Requirement
Copy out the records that appear below, exactly as each one reads.

Information provided
+ + + + + + +

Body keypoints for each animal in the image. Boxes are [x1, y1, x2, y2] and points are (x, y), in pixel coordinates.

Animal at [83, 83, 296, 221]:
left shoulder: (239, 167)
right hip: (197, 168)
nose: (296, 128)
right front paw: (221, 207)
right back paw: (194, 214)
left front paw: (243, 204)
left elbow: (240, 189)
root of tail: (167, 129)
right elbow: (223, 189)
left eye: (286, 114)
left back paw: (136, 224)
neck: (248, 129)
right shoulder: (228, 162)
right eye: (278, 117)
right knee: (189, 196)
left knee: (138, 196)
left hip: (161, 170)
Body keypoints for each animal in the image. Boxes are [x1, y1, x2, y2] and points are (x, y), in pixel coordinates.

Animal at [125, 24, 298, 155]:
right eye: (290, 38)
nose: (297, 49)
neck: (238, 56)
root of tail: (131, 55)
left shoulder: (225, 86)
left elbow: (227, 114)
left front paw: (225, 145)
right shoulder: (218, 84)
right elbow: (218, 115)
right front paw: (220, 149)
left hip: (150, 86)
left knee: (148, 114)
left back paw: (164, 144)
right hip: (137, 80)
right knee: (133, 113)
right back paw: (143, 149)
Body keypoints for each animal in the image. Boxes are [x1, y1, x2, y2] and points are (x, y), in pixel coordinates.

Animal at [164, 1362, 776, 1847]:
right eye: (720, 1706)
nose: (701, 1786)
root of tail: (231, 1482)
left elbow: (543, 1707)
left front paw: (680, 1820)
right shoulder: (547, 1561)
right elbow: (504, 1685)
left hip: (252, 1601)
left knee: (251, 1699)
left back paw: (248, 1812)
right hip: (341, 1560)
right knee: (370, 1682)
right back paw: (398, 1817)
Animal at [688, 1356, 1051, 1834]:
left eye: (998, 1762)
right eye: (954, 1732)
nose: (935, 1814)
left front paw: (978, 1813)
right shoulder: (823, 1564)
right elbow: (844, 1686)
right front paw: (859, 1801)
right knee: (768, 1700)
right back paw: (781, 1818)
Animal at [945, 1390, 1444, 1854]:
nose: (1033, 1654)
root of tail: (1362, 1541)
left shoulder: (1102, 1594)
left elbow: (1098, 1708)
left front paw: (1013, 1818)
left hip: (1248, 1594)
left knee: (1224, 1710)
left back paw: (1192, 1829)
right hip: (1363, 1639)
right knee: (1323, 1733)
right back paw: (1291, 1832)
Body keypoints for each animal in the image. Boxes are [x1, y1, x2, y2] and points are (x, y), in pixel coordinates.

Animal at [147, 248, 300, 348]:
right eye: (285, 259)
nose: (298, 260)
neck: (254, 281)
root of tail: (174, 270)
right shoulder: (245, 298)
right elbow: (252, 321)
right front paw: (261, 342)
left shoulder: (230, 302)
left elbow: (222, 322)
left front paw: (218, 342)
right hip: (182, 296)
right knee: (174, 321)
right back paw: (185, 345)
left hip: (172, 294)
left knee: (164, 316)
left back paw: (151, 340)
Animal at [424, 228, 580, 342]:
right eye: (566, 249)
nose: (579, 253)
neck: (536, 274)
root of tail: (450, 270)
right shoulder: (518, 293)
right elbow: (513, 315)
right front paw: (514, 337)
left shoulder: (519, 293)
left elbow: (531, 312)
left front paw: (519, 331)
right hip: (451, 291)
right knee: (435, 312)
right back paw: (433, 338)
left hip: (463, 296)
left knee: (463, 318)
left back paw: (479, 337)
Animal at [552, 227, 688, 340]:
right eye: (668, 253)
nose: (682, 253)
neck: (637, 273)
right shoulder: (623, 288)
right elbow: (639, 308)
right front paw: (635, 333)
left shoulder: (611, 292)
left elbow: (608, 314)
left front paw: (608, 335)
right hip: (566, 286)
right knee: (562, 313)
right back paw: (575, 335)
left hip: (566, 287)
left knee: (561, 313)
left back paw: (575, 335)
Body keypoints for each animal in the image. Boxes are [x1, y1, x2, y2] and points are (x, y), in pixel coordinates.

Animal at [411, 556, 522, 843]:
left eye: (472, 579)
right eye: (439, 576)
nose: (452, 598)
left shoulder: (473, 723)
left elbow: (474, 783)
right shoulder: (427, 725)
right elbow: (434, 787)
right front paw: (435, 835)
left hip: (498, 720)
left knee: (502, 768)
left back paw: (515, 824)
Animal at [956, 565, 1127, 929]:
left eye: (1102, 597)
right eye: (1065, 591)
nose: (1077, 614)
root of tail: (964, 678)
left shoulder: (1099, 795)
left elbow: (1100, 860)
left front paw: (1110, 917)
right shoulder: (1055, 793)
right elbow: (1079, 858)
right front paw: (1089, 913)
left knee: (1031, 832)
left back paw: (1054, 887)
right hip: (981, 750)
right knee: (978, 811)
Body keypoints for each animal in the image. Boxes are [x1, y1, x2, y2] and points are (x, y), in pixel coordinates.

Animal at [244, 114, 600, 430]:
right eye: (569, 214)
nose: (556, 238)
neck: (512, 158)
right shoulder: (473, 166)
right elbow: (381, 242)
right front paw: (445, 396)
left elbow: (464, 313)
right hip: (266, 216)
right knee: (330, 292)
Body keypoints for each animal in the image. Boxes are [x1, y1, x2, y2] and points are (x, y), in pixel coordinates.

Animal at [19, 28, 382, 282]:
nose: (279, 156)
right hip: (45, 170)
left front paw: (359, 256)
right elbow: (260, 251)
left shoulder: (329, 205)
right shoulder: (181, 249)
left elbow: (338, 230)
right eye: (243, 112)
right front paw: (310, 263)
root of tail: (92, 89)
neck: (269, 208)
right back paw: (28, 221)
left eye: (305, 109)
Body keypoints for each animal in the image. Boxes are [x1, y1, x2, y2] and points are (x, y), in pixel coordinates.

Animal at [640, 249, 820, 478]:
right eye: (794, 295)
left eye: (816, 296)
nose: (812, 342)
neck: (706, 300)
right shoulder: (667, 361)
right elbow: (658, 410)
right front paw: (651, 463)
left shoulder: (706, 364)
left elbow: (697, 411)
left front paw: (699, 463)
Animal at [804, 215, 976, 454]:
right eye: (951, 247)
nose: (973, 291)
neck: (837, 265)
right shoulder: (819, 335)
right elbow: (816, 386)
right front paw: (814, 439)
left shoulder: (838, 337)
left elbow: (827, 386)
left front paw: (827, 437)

+ + + + + + +

Reply
Body keypoints for each animal in the image. Boxes are [x1, y1, x2, y2] and points are (x, y), in pixel coordinates.

Animal at [83, 83, 296, 221]:
left shoulder: (239, 167)
right hip: (197, 168)
nose: (296, 128)
right front paw: (221, 207)
right back paw: (194, 214)
left front paw: (243, 204)
left elbow: (240, 189)
root of tail: (167, 129)
right elbow: (223, 189)
left eye: (286, 114)
left back paw: (136, 224)
neck: (248, 129)
right shoulder: (228, 162)
right eye: (278, 117)
right knee: (189, 196)
left knee: (138, 196)
left hip: (161, 170)
Body keypoints for each animal in the image. Boxes are [x1, y1, x2, y2] and points are (x, y), in pixel coordinates.

Animal at [125, 24, 298, 155]:
right eye: (290, 38)
nose: (297, 49)
neck: (238, 56)
root of tail: (131, 55)
left shoulder: (225, 86)
left elbow: (227, 114)
left front paw: (225, 145)
right shoulder: (218, 84)
right elbow: (218, 115)
right front paw: (220, 149)
left hip: (150, 86)
left knee: (148, 114)
left back paw: (164, 144)
right hip: (137, 80)
right knee: (133, 113)
right back paw: (143, 149)
Body keypoints for each animal in the image. Boxes are [x1, y1, x2, y2] and points are (x, y), in pixel coordinates.

Animal at [164, 1362, 776, 1847]:
right eye: (720, 1706)
nose: (701, 1786)
root of tail: (231, 1482)
left elbow: (543, 1707)
left front paw: (680, 1820)
right shoulder: (547, 1561)
right elbow: (504, 1685)
left hip: (252, 1601)
left knee: (251, 1699)
left back paw: (248, 1812)
right hip: (341, 1560)
right knee: (370, 1682)
right back paw: (398, 1817)
Animal at [688, 1356, 1051, 1834]:
left eye: (998, 1762)
right eye: (954, 1732)
nose: (935, 1814)
left front paw: (978, 1813)
right shoulder: (823, 1564)
right elbow: (844, 1686)
right front paw: (859, 1801)
right knee: (768, 1700)
right back paw: (781, 1818)
Animal at [945, 1390, 1444, 1854]:
nose: (1033, 1654)
root of tail: (1362, 1541)
left shoulder: (1102, 1594)
left elbow: (1098, 1708)
left front paw: (1013, 1818)
left hip: (1248, 1594)
left knee: (1224, 1710)
left back paw: (1192, 1829)
right hip: (1363, 1639)
right knee: (1323, 1733)
right back paw: (1291, 1832)
Body keypoints for each animal in the image. Boxes are [x1, y1, x2, y2] and points are (x, y), in pixel coordinates.

Animal at [147, 248, 300, 348]:
right eye: (285, 259)
nose: (298, 260)
neck: (254, 281)
root of tail: (174, 270)
right shoulder: (245, 298)
right elbow: (252, 321)
right front paw: (261, 342)
left shoulder: (230, 302)
left elbow: (222, 322)
left front paw: (218, 342)
right hip: (182, 296)
right knee: (174, 321)
right back paw: (185, 345)
left hip: (172, 294)
left knee: (164, 316)
left back paw: (151, 340)
Animal at [424, 228, 580, 342]:
right eye: (566, 249)
nose: (579, 253)
neck: (536, 274)
root of tail: (450, 270)
right shoulder: (518, 293)
right elbow: (513, 315)
right front paw: (514, 337)
left shoulder: (519, 293)
left elbow: (531, 312)
left front paw: (519, 331)
right hip: (451, 291)
right knee: (435, 312)
right back paw: (433, 338)
left hip: (463, 296)
left knee: (463, 318)
left back paw: (479, 337)
Animal at [552, 227, 688, 340]:
right eye: (668, 253)
nose: (682, 253)
neck: (637, 273)
right shoulder: (623, 288)
right elbow: (639, 308)
right front paw: (635, 333)
left shoulder: (611, 292)
left elbow: (608, 314)
left front paw: (608, 335)
right hip: (566, 286)
right knee: (562, 313)
right back paw: (575, 335)
left hip: (566, 287)
left knee: (561, 313)
left back paw: (575, 335)
Body keypoints for each animal in the image. Boxes are [x1, y1, x2, y2] and points are (x, y), in pixel coordinates.

Animal at [411, 556, 522, 843]:
left eye: (472, 579)
right eye: (439, 576)
nose: (452, 598)
left shoulder: (473, 723)
left elbow: (474, 783)
right shoulder: (427, 725)
right elbow: (434, 787)
right front paw: (435, 835)
left hip: (498, 720)
left knee: (502, 768)
left back paw: (515, 824)
Animal at [956, 565, 1127, 929]:
left eye: (1102, 597)
right eye: (1065, 591)
nose: (1077, 614)
root of tail: (964, 678)
left shoulder: (1099, 795)
left elbow: (1100, 860)
left front paw: (1110, 917)
right shoulder: (1055, 793)
right elbow: (1079, 858)
right front paw: (1089, 913)
left knee: (1031, 832)
left back paw: (1054, 887)
right hip: (981, 750)
right knee: (978, 811)
Body keypoints for each animal in the image. Boxes are [x1, y1, x2, y2] and points are (x, y), in pixel coordinates.

Animal at [244, 114, 600, 430]:
right eye: (569, 214)
nose: (556, 238)
neck: (512, 158)
right shoulder: (473, 166)
right elbow: (381, 242)
right front paw: (445, 396)
left elbow: (464, 313)
right hip: (266, 216)
right knee: (330, 292)
Body keypoints for each animal in the image. Boxes are [x1, y1, x2, y2] and points are (x, y), in pixel coordinates.

Animal at [19, 28, 382, 282]:
nose: (279, 156)
right hip: (45, 170)
left front paw: (359, 256)
right elbow: (260, 251)
left shoulder: (329, 205)
right shoulder: (181, 249)
left elbow: (338, 230)
right eye: (243, 112)
right front paw: (310, 263)
root of tail: (92, 89)
neck: (269, 208)
right back paw: (28, 221)
left eye: (305, 109)
Body keypoints for each animal in the image. Boxes are [x1, y1, x2, y2] and points are (x, y), in pixel coordinates.

Animal at [640, 249, 820, 478]:
right eye: (794, 295)
left eye: (816, 296)
nose: (812, 342)
neck: (706, 300)
right shoulder: (667, 361)
right elbow: (658, 410)
right front paw: (651, 463)
left shoulder: (706, 364)
left elbow: (697, 411)
left front paw: (699, 463)
Animal at [804, 215, 976, 454]:
right eye: (951, 247)
nose: (973, 291)
neck: (837, 265)
right shoulder: (819, 335)
right elbow: (816, 386)
right front paw: (814, 439)
left shoulder: (838, 337)
left elbow: (827, 386)
left front paw: (827, 437)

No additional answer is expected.